Accustomed though we are to speaking of the films made before 1927 as “silent”, the film

has never been, in the full sense of the word, silent. From the very beginning, music was

regarded as an indispensable accompaniment; when the Lumiere films were shown at the

first public film exhibition in the United States in February 1896, they were accompanied

by piano improvisations on popular tunes. At first, the music played bore no special

relationship to the films; an accompaniment of any kind was sufficient.
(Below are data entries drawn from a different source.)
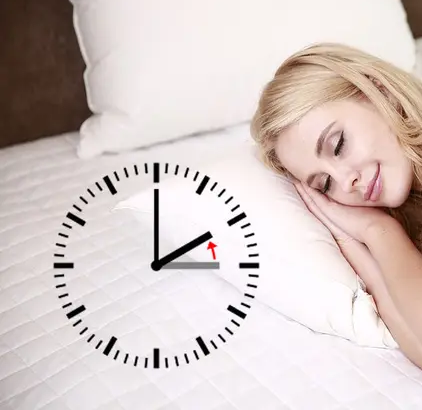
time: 2:00
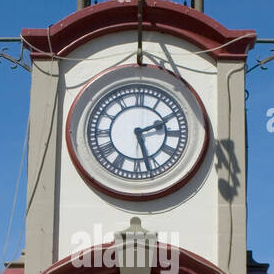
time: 2:27
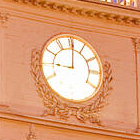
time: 9:00
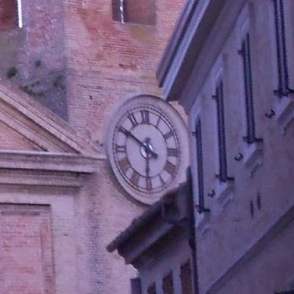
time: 5:50
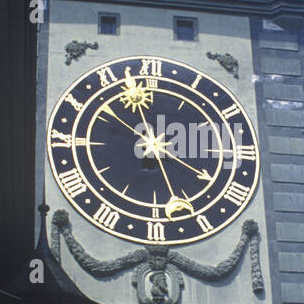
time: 3:57
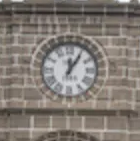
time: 12:05
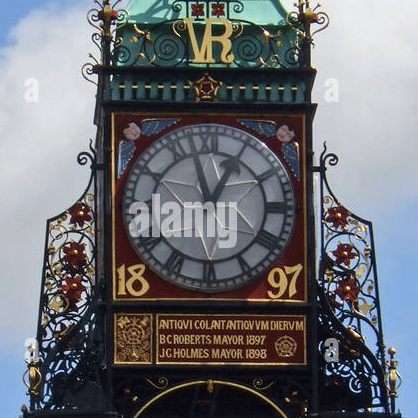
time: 12:57
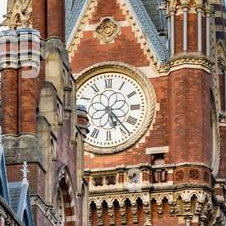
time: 5:23
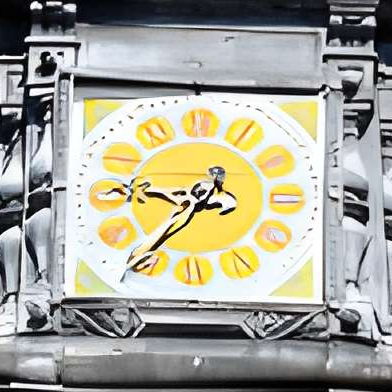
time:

Within a very short time, however, the incongruity of playing lively music to a solemn

film became apparent, and film pianists began to take some care in matching their pieces

to the mood of the film.

As movie theaters grew in number and importance, a violinist, and perhaps a cellist, would

be added to the pianist in certain cases, and in the larger movie theaters small orchestras

were formed. For a number of years the selection of music for each film program rested

entirely in the hands of the conductor or leader of the orchestra, and very often the

principal qualification for holding such a position was not skill or taste so much as the

ownership of a large personal library of musical pieces. Since the conductor seldom saw

the films until the night before they were to be shown (if, indeed, the conductor was lucky

enough to see them then), the musical arrangement was normally improvised in the

greatest hurry.

To help meet this difficulty, film distributing companies started the practice of publishing

suggestions for musical accompaniments. In 1909, for example, the Edison Company

began issuing with their films such indications of mood as “pleasant’, “sad”, “lively”. The

suggestions became more explicit, and so emerged the musical cue sheet containing

indications of mood, the titles of suitable pieces of music, and precise directions to show

where one piece led into the next. Certain films had music especially composed for them.

The most famous of these early special scores was that composed and arranged for D.W.

Griffith’ s film Birth of a Nation, which was released in 1915.